What you need to do: Take the line containing "right eye: (170, 609)" and every line after it to the end of the records, and copy them exactly, excluding pictures.

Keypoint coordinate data
# # #

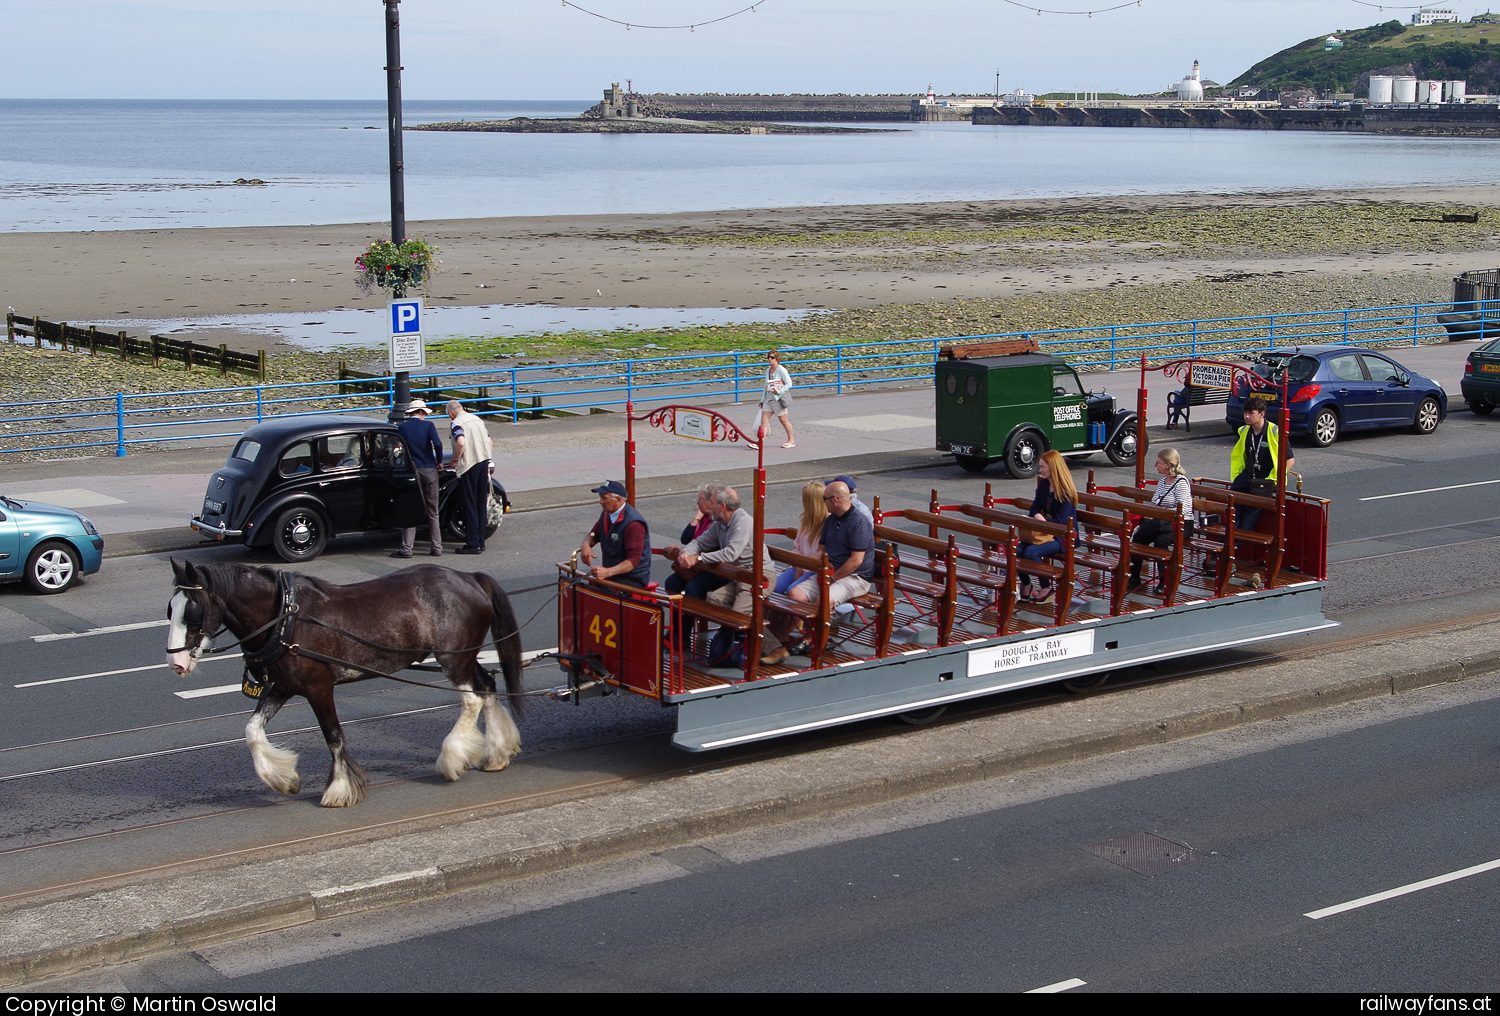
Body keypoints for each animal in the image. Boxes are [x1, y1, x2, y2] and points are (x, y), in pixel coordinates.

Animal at [165, 558, 522, 804]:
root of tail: (469, 578)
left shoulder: (318, 688)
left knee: (472, 698)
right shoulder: (283, 687)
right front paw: (282, 779)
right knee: (487, 687)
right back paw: (496, 753)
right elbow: (252, 731)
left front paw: (339, 788)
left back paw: (452, 757)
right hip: (465, 658)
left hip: (453, 659)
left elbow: (334, 736)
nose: (176, 663)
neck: (285, 617)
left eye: (192, 611)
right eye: (170, 609)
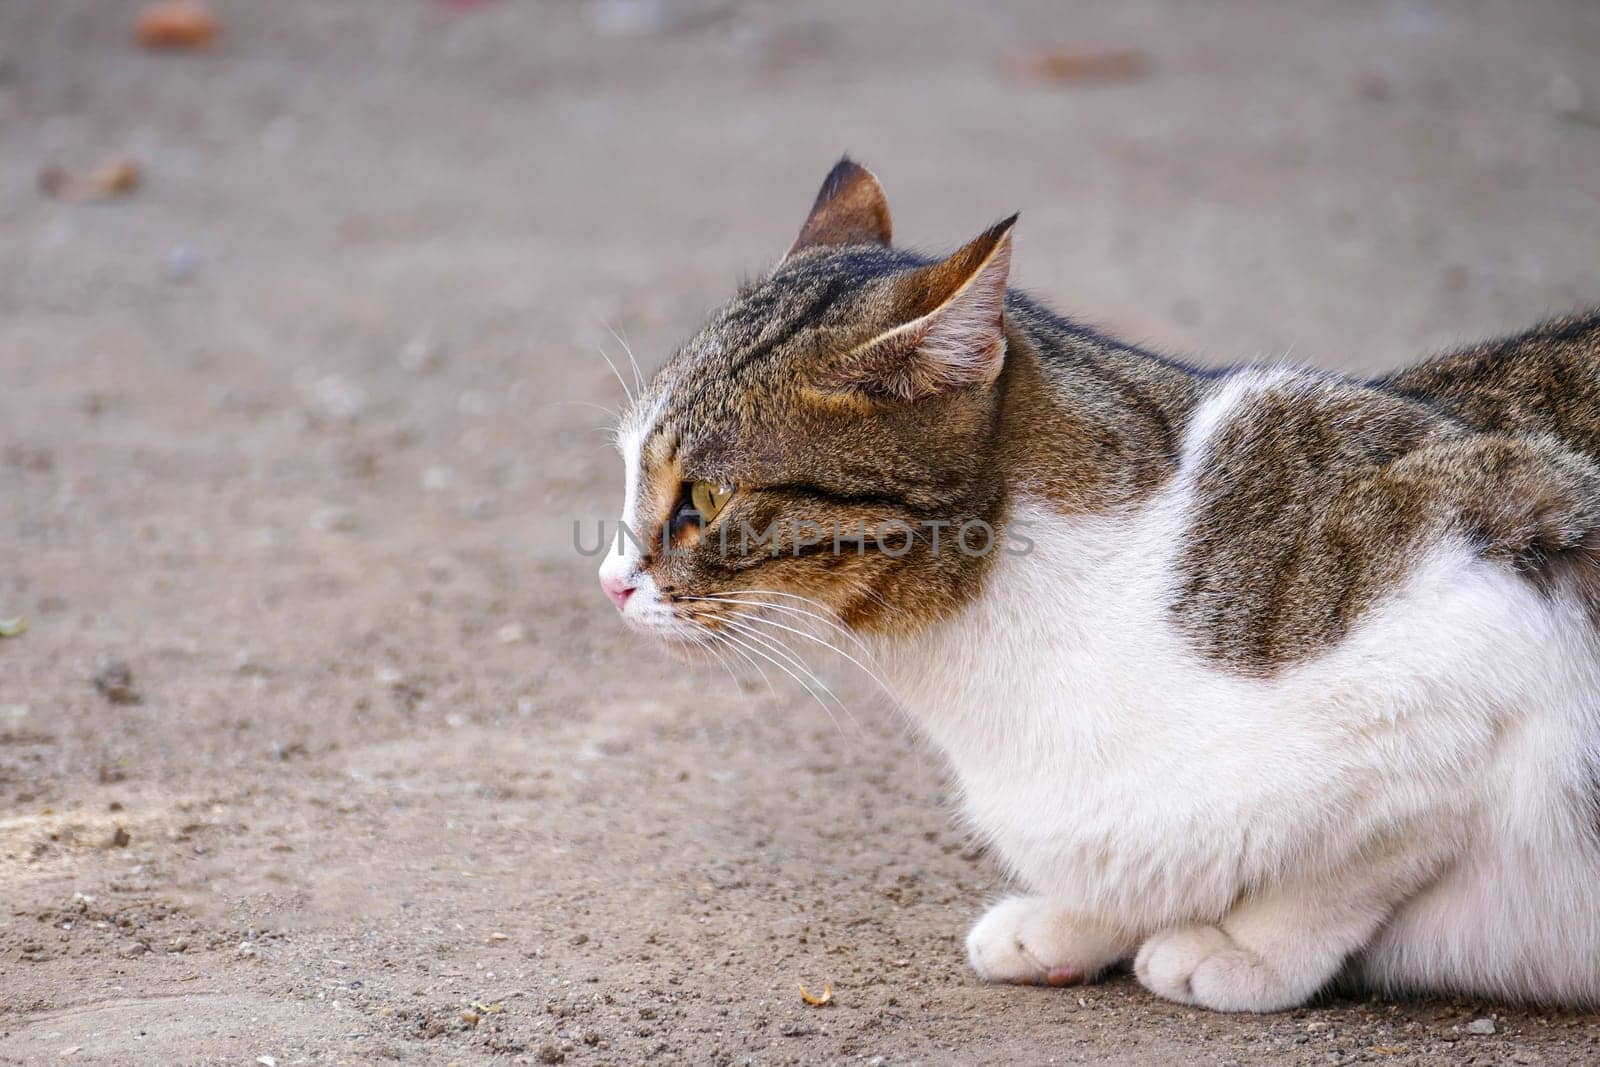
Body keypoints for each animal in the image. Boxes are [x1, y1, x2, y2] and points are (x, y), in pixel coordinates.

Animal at [598, 156, 1600, 1011]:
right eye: (628, 470)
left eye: (704, 497)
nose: (610, 582)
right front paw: (1078, 917)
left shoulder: (1493, 603)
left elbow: (1352, 861)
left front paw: (1244, 945)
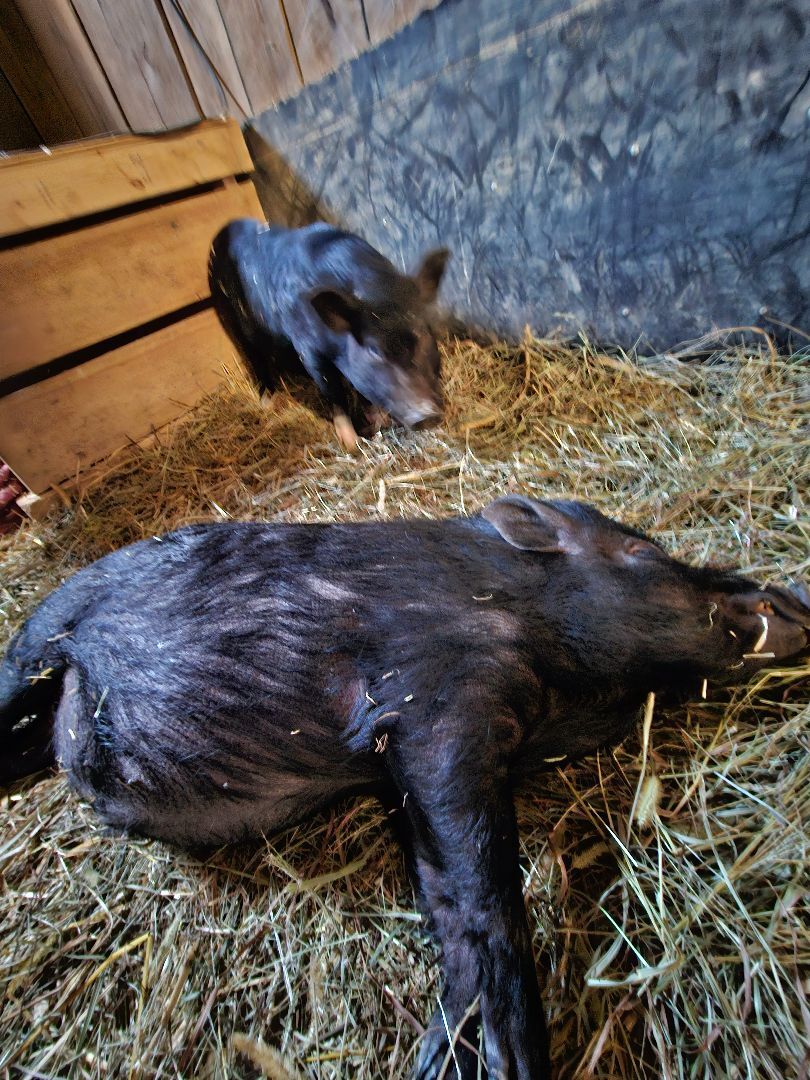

# # #

Final answer:
right eye: (170, 609)
Body keypoints for each animal in the image. Boxes are [x1, y1, x2, y2] and points are (x, y), in pixel coordinates.

Animal at [598, 156, 1600, 1011]:
right eye: (628, 470)
left eye: (704, 497)
nose: (610, 582)
right front paw: (1078, 917)
left shoulder: (1493, 603)
left elbow: (1352, 861)
left front paw: (1244, 945)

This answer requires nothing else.